The basis of the argument presented in this book was that the possibility of achieving a social justice in gender, which represents the product of a movement beyond oppressive traditional structures, to a situation of openness, is not attainable given the continuity – conceptually and practically – of hegemonic masculinity. The argument that hegemony and, therefore, hegemonic masculinity represents a negativity about gender has in the recent past assumed an axiomatic status in the literature on masculinities, and has also infiltrated into the broader debate about social justice in gender. Nevertheless, at its core sit two crucial yet problematic conceptual positions.
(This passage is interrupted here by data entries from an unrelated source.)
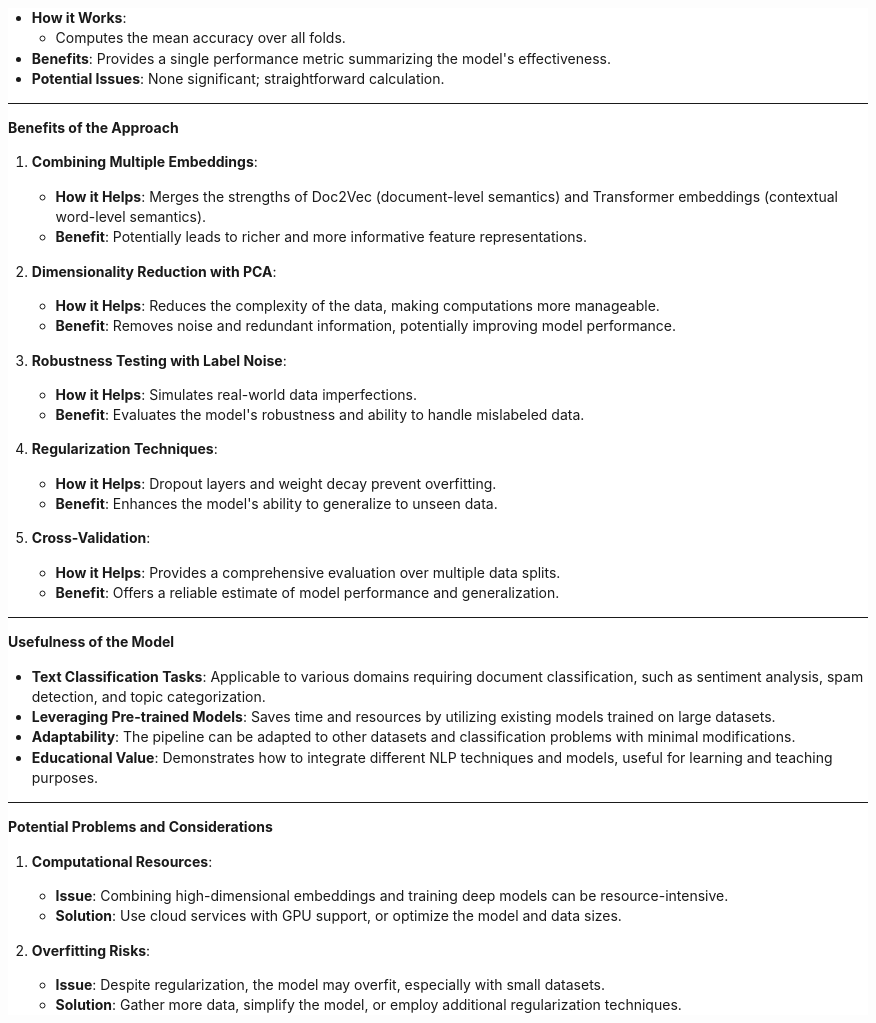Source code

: - **How it Works**:
  - Computes the mean accuracy over all folds.
- **Benefits**: Provides a single performance metric summarizing the model's effectiveness.
- **Potential Issues**: None significant; straightforward calculation.

---

**Benefits of the Approach**

1. **Combining Multiple Embeddings**:
   - **How it Helps**: Merges the strengths of Doc2Vec (document-level semantics) and Transformer embeddings (contextual word-level semantics).
   - **Benefit**: Potentially leads to richer and more informative feature representations.

2. **Dimensionality Reduction with PCA**:
   - **How it Helps**: Reduces the complexity of the data, making computations more manageable.
   - **Benefit**: Removes noise and redundant information, potentially improving model performance.

3. **Robustness Testing with Label Noise**:
   - **How it Helps**: Simulates real-world data imperfections.
   - **Benefit**: Evaluates the model's robustness and ability to handle mislabeled data.

4. **Regularization Techniques**:
   - **How it Helps**: Dropout layers and weight decay prevent overfitting.
   - **Benefit**: Enhances the model's ability to generalize to unseen data.

5. **Cross-Validation**:
   - **How it Helps**: Provides a comprehensive evaluation over multiple data splits.
   - **Benefit**: Offers a reliable estimate of model performance and generalization.

---

**Usefulness of the Model**

- **Text Classification Tasks**: Applicable to various domains requiring document classification, such as sentiment analysis, spam detection, and topic categorization.
- **Leveraging Pre-trained Models**: Saves time and resources by utilizing existing models trained on large datasets.
- **Adaptability**: The pipeline can be adapted to other datasets and classification problems with minimal modifications.
- **Educational Value**: Demonstrates how to integrate different NLP techniques and models, useful for learning and teaching purposes.

---

**Potential Problems and Considerations**

1. **Computational Resources**:
   - **Issue**: Combining high-dimensional embeddings and training deep models can be resource-intensive.
   - **Solution**: Use cloud services with GPU support, or optimize the model and data sizes.

2. **Overfitting Risks**:
   - **Issue**: Despite regularization, the model may overfit, especially with small datasets.
   - **Solution**: Gather more data, simplify the model, or employ additional regularization techniques.
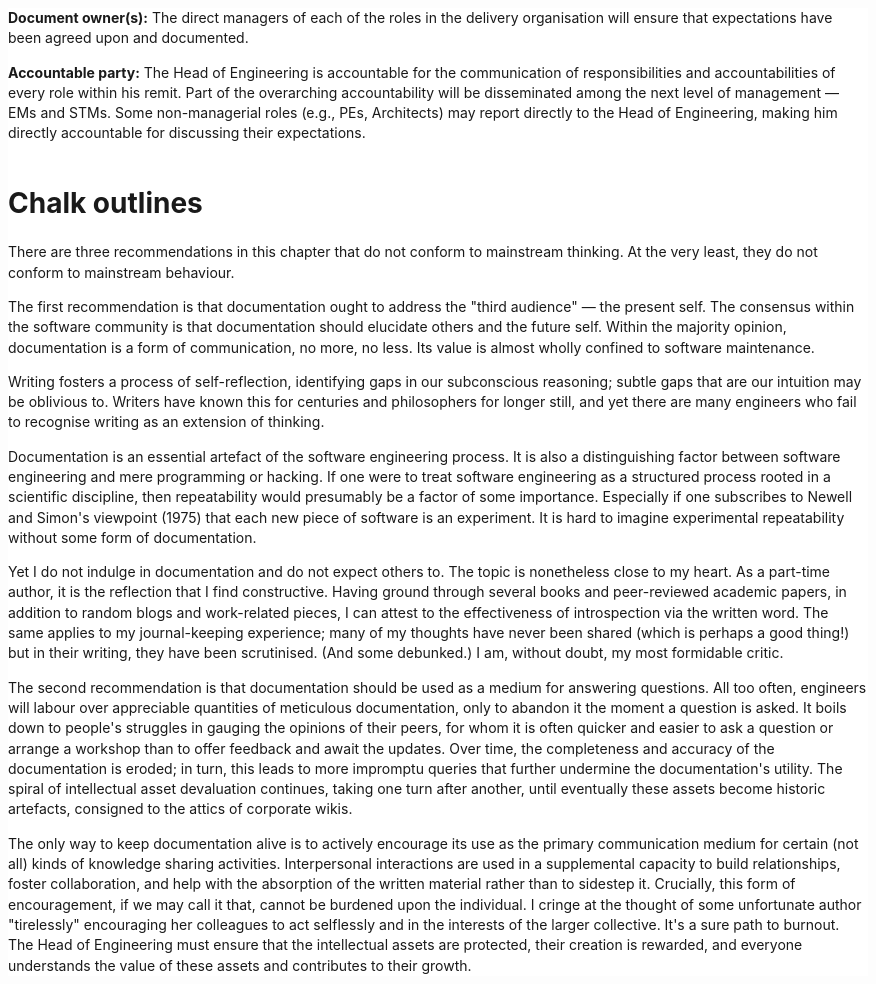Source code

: **Document owner(s):** The direct managers of each of the roles in the delivery organisation will ensure that expectations have been agreed upon and documented.

**Accountable party:** The Head of Engineering is accountable for the communication of responsibilities and accountabilities of every role within his remit. Part of the overarching accountability will be disseminated among the next level of management — EMs and STMs. Some non-managerial roles (e.g., PEs, Architects) may report directly to the Head of Engineering, making him directly accountable for discussing their expectations.


# Chalk outlines
There are three recommendations in this chapter that do not conform to mainstream thinking. At the very least, they do not conform to mainstream behaviour.

The first recommendation is that documentation ought to address the "third audience" — the present self. The consensus within the software community is that documentation should elucidate others and the future self. Within the majority opinion, documentation is a form of communication, no more, no less. Its value is almost wholly confined to software maintenance.

Writing fosters a process of self-reflection, identifying gaps in our subconscious reasoning; subtle gaps that are our intuition may be oblivious to. Writers have known this for centuries and philosophers for longer still, and yet there are many engineers who fail to recognise writing as an extension of thinking.

Documentation is an essential artefact of the software engineering process. It is also a distinguishing factor between software engineering and mere programming or hacking. If one were to treat software engineering as a structured process rooted in a scientific discipline, then repeatability would presumably be a factor of some importance. Especially if one subscribes to Newell and Simon's viewpoint (1975) that each new piece of software is an experiment. It is hard to imagine experimental repeatability without some form of documentation.

Yet I do not indulge in documentation and do not expect others to. The topic is nonetheless close to my heart. As a part-time author, it is the reflection that I find constructive. Having ground through several books and peer-reviewed academic papers, in addition to random blogs and work-related pieces, I can attest to the effectiveness of introspection via the written word. The same applies to my journal-keeping experience; many of my thoughts have never been shared (which is perhaps a good thing!) but in their writing, they have been scrutinised. (And some debunked.) I am, without doubt, my most formidable critic.

The second recommendation is that documentation should be used as a medium for answering questions. All too often, engineers will labour over appreciable quantities of meticulous documentation, only to abandon it the moment a question is asked. It boils down to people's struggles in gauging the opinions of their peers, for whom it is often quicker and easier to ask a question or arrange a workshop than to offer feedback and await the updates. Over time, the completeness and accuracy of the documentation is eroded; in turn, this leads to more impromptu queries that further undermine the documentation's utility. The spiral of intellectual asset devaluation continues, taking one turn after another, until eventually these assets become historic artefacts, consigned to the attics of corporate wikis.

The only way to keep documentation alive is to actively encourage its use as the primary communication medium for certain (not all) kinds of knowledge sharing activities. Interpersonal interactions are used in a supplemental capacity to build relationships, foster collaboration, and help with the absorption of the written material rather than to sidestep it. Crucially, this form of encouragement, if we may call it that, cannot be burdened upon the individual. I cringe at the thought of some unfortunate author "tirelessly" encouraging her colleagues to act selflessly and in the interests of the larger collective. It's a sure path to burnout. The Head of Engineering must ensure that the intellectual assets are protected, their creation is rewarded, and everyone understands the value of these assets and contributes to their growth.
Hegemonic masculinity is interpreted as a dominant and dominating ideal type of masculinity whose efficacy ensures the continuity of a legitimated closure around a particular gender order. But even more significant for the question of social justice is that, while conceiving of hegemonic masculinity in this way it is based on an interpretation of hegemony drawn from Gramsci, its underpinning logic fails to elaborate the full complexity of Gramsci’s theory of hegemony and, as a consequence, reduces the possibilities for social justice to the demise of hegemony. This is anathema to Gramscian politics as developed here. Nevertheless, the importance of this position is that it enables masculinities theory to sustain the profoundly regressive argument that there is no basis either in history, the current situation or in the future for a hegemonic ‘other’ (Connell 1987: 183). Therefore, hegemony and social justice are mutually exclusive socio-cultural phenomena. Accordingly, social justice in gender is possible only through strategies that negate the hegemonic, such as in a ‘de-gendering strategy’ delivered through ‘alliance politics’, which seeks to dismantle hegemonic masculinity and construct in its place, not a new hegemony but a de-gendered world (Connell 1995: 232-238).